ただ飾っているものが変わっただけなのだ。
となれば、それはとても良いことのように思えたのだ。
「ぷっきゅ!」
なら、次に持ってくると『陰海月』は意気込んで屋敷へと戻るのだ。
手にしていたのは、このお店で買った材料で作り上げた『ちびクラゲぬいぐるみ』である。
自分でも良く出来たものであると思えたし、小さいのでそんなにスペースを圧迫しないということも選んだ理由だ。
「わあ、これは良いですね。クラゲですか。なんともふわふわとのんびりした雰囲気がありますね」
店主や店員たちの言葉に、少し自信が出て来る。
同じ趣味の人が作ったものからすれば、まだまだ技術的には拙いものがあると思えてしまう。けれど、それでも自分のその時持てる技術で作ったものだ。

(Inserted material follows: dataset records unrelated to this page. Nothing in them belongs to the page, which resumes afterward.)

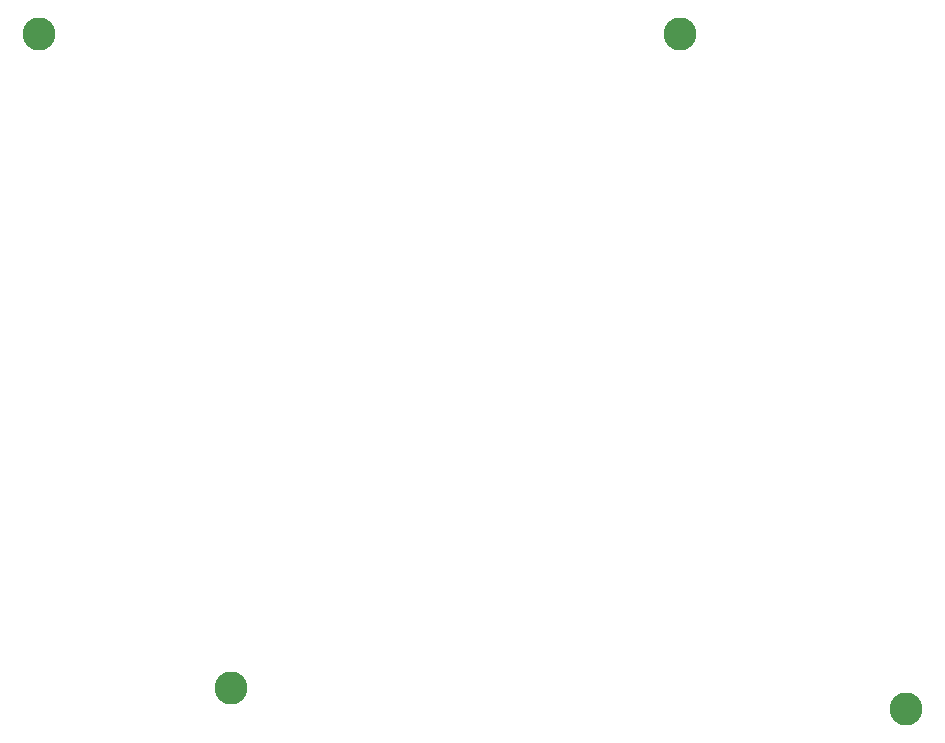
<source format=gbs>
%TF.GenerationSoftware,KiCad,Pcbnew,(5.99.0-12610-g07e01e6297)*%
%TF.CreationDate,2021-11-07T17:03:59+00:00*%
%TF.ProjectId,Envoy-Backplate,456e766f-792d-4426-9163-6b706c617465,rev?*%
%TF.SameCoordinates,Original*%
%TF.FileFunction,Soldermask,Bot*%
%TF.FilePolarity,Negative*%
%FSLAX46Y46*%
G04 Gerber Fmt 4.6, Leading zero omitted, Abs format (unit mm)*
G04 Created by KiCad (PCBNEW (5.99.0-12610-g07e01e6297)) date 2021-11-07 17:03:59*
%MOMM*%
%LPD*%
G01*
G04 APERTURE LIST*
%ADD10C,2.800000*%
G04 APERTURE END LIST*
D10*
%TO.C,H4*%
X176275500Y-126231750D03*
%TD*%
%TO.C,H1*%
X102863000Y-69081750D03*
%TD*%
%TO.C,H3*%
X119135500Y-124461750D03*
%TD*%
%TO.C,H2*%
X157162000Y-69081750D03*
%TD*%
M02*

</source>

誇らしい気持ちになるのは、どこか晴れ晴れしい気持ちになる。
「また後日作品も増えてくるでしょうから、その時にまたご覧になってくださいね」
そう告げられ『陰海月』は頷く。
まだまだスペースには空きが残っている。
次来る時に自分のぬいぐるみの横に誰かの作品がおいてあるかもしれない。
そう思えば、とても楽しみになるのだ。
そして、数日後。
『陰海月』は特に用事はなかったがいそいそと手芸店にでかけていた。
気になって、というのが正しいだろう。
作品は増えているだろうか。
そう思ってショーケースを覗き込む。
そこには、自分の作った『ちびクラゲぬいぐるみ』の隣に泳ぐようにして置かれたサメのぬいぐるみの姿があった。
同じ海の仲間同士ということであろうか。
此処だけ小さなグリードオーシャンのように思えてならなかった。
サメはちょっと怖いところもあるけれど。
けれど、ショーケースという名の海の中では、なんだか仲良しな友達のように思えてならないのだった――。